Segment Start: DATA EXTRACTS
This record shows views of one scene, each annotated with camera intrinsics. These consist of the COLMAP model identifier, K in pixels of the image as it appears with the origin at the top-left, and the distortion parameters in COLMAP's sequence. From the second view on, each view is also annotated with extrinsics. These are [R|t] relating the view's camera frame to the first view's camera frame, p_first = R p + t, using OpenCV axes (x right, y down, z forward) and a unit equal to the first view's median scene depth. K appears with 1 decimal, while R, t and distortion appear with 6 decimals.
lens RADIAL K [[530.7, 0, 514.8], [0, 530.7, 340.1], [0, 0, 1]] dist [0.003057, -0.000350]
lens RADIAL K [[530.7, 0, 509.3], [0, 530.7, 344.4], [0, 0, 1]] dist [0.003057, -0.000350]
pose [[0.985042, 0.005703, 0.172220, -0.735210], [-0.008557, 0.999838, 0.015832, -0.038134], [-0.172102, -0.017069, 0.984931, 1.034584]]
Segment End: DATA EXTRACTS
Segment Start: DATA EXTRACTS
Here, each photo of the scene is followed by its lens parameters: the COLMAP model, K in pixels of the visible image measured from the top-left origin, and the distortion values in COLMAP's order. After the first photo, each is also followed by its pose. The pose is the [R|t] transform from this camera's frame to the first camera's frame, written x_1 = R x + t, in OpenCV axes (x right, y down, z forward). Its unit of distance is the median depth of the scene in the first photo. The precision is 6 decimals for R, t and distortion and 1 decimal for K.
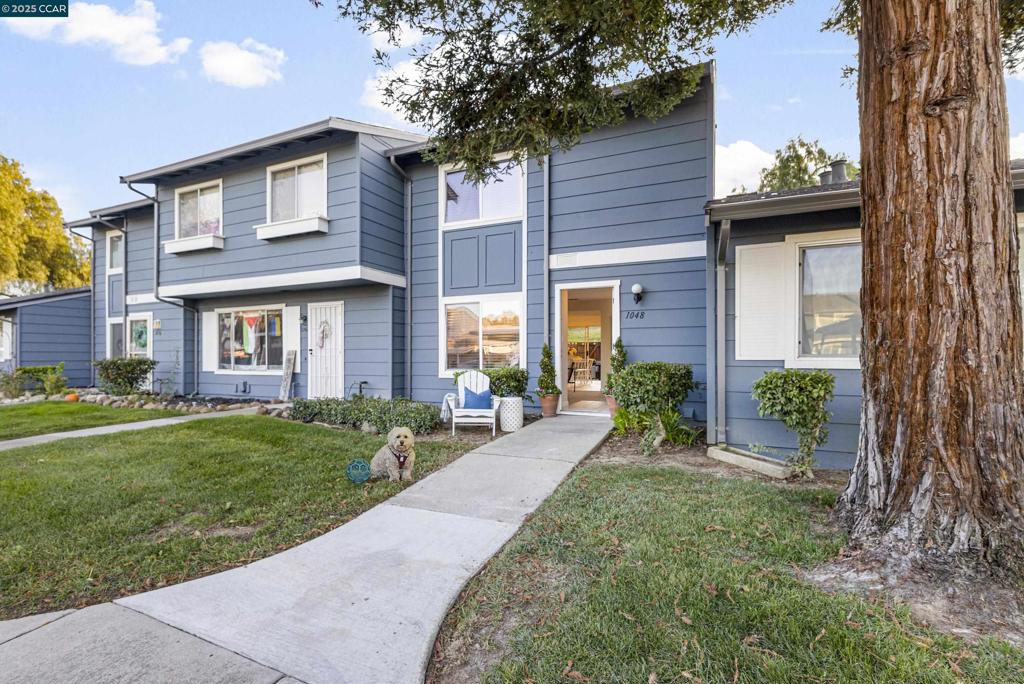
Segment End: DATA EXTRACTS
ABOUT THIS EXERCISE:
Identify every line of the listing that contains the word "first", and copy each one.

WRITTEN RESPONSE:
This record shows views of one scene, each annotated with camera intrinsics. These consist of the COLMAP model identifier, K in pixels of the image as it appears with the origin at the top-left, and the distortion parameters in COLMAP's sequence. From the second view on, each view is also annotated with extrinsics. These are [R|t] relating the view's camera frame to the first view's camera frame, p_first = R p + t, using OpenCV axes (x right, y down, z forward) and a unit equal to the first view's median scene depth. K appears with 1 decimal, while R, t and distortion appear with 6 decimals.
Here, each photo of the scene is followed by its lens parameters: the COLMAP model, K in pixels of the visible image measured from the top-left origin, and the distortion values in COLMAP's order. After the first photo, each is also followed by its pose. The pose is the [R|t] transform from this camera's frame to the first camera's frame, written x_1 = R x + t, in OpenCV axes (x right, y down, z forward). Its unit of distance is the median depth of the scene in the first photo. The precision is 6 decimals for R, t and distortion and 1 decimal for K.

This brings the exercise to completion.